Are you building this list as a competitive list or just between some mates? Or both?


----------



## knight-of-nurgle (Mar 31, 2010)

Micklez said:


> Are you building this list as a competitive list or just between some mates? Or both?


Bit of both will start off for fun but still would like to try to take it competitive as tournaments are fun (well the only one I have been to was)


----------



## LukeValantine (Dec 2, 2008)

Well considering the resurgence of AV13-14 (Necrons, loyalist landraiders) vehicles I would suggest having at least one unit with solid las cannons, and one with flakk missle on a quad gun. That way nothing AV12 or flying will survive a single round of shooting, and if they try and overwhelm you with av13-14 (Necrons) you have at least one solid long range deterrent.


----------



## Fallen (Oct 7, 2008)

LukeValantine said:


> Well considering the resurgence of AV14 vehicles


what resurgence?

....

anyways pending your local meta (if there are lots of AV13+) then ML/Lascannon are great.

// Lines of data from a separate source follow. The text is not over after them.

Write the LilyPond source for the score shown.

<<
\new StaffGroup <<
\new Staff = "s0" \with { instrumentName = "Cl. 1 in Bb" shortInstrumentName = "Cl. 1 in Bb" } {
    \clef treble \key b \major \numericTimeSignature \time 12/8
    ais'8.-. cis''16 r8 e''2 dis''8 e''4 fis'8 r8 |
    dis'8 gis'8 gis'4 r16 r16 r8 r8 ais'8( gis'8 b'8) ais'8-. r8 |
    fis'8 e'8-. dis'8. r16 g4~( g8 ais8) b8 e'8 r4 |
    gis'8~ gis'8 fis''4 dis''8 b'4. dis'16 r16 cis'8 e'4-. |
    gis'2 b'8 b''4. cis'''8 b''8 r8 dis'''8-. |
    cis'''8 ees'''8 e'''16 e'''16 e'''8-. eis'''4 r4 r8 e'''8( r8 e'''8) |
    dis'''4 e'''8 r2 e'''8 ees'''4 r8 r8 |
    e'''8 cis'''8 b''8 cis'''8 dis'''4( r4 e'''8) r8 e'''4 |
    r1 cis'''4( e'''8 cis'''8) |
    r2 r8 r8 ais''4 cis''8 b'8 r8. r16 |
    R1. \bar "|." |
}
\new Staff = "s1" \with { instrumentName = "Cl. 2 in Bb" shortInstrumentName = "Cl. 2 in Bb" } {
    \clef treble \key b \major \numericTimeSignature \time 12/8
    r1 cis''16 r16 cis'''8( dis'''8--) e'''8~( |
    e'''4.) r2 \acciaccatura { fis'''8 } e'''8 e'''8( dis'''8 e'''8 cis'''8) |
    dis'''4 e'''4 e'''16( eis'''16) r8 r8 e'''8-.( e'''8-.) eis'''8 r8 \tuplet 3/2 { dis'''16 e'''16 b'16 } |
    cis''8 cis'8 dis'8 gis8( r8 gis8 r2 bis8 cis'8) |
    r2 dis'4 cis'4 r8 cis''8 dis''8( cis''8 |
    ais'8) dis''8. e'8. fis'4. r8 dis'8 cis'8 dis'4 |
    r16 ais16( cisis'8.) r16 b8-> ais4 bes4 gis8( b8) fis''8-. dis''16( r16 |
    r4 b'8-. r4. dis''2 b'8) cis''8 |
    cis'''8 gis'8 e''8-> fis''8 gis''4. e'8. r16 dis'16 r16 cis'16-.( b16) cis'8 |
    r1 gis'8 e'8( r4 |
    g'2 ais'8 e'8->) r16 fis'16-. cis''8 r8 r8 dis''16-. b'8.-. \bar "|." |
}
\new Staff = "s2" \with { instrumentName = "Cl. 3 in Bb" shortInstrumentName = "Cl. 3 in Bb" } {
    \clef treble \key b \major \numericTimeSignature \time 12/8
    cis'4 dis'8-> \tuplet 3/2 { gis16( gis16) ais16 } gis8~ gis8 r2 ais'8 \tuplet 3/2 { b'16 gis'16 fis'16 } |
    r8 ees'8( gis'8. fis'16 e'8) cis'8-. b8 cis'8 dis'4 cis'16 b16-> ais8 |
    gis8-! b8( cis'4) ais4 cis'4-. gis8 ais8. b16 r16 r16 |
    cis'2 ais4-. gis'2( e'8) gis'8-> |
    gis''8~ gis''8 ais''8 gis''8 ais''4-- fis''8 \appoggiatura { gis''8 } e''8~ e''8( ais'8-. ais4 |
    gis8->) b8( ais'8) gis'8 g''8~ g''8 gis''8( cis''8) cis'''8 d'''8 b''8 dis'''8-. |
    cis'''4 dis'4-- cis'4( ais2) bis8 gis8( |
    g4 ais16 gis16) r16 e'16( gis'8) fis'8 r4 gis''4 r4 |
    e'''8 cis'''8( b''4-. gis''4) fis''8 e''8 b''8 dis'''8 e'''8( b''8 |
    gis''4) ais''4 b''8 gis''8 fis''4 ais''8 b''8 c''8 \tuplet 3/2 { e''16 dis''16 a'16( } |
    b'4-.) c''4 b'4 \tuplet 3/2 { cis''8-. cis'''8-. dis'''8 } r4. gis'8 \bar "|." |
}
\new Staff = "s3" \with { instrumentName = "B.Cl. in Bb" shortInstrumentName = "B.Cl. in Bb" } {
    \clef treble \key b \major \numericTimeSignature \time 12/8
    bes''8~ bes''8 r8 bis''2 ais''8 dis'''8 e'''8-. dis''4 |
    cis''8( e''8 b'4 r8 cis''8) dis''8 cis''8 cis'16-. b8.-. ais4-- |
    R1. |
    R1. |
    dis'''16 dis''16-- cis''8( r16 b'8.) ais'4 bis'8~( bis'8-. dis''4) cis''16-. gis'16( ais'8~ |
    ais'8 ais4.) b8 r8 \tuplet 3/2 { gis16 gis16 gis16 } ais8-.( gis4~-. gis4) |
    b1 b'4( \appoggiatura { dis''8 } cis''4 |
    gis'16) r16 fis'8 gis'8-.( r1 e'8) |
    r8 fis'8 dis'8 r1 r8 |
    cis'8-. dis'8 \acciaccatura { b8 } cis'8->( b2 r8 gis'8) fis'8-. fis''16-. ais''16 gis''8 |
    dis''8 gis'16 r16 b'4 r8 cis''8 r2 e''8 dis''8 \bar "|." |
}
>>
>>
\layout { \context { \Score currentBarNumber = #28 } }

I feel that taking a squad with autocannons and having an ADL around with a quad gun is the way to go.


----------



## warsmith7752 (Sep 12, 2009)

I find the best way to run havocs are 3 squads all with the same weapon. However if your only taking 1 squad the best layout is 4x missile launchers. Good against infantry and armour. Might be a bit expensive on the points but i feel its worth it.


----------



## ChaosRedCorsairLord (Apr 17, 2009)

Depends what you want them for:

4x Heavy Bolters:
Ha. Maybe if they were half they're cost they would've been useful.

4x Autocannons:
Autocannons are cheap, good against AV 10-11 and put out enough shots to threaten AV12 and annoy all infantry bar termis.

4x Lascannons:
With high Str and that magical AP2 lascannons will shred AV 10-12 and are good against AV 13-14. With 8+ Str and low AP you can put the hurt on heavy infantry and deathstars (Pallys hate lascannons).

4x Missile Launchers with Flakk:
The best choice against flyers right? Not really. Whilst Flakk missiles are twice as good as autocannons for plinking HPs off of flyers they're also 150% more expensive. Lascannons lack the RoF to beat Flakk in HP damage, but they are more useful for causing penetrating hits on flyers. 


In short lascannons and autocannons are where it's at. They're both useful against a range of targets, are both reasonably priced and can even put the hurt on flyers.


----------



## Ravner298 (Jun 3, 2011)

Fallen said:


> I feel that taking a squad with autocannons and having an ADL around with a quad gun is the way to go.


That's what I go with. Theyre so cost effective even my opponents comment on them.


----------



## Dies Irae (May 21, 2008)

I run mine with 4 Lascannons, usually in 10 men squads to have ablative wounds and they are wonderful There is nothing bar flyers that can withstand that amount of firepower, it's usually a solid kill per turn.

The 4 Autocanons are great too, add an ADL with Quadgun if you face aircraft.


----------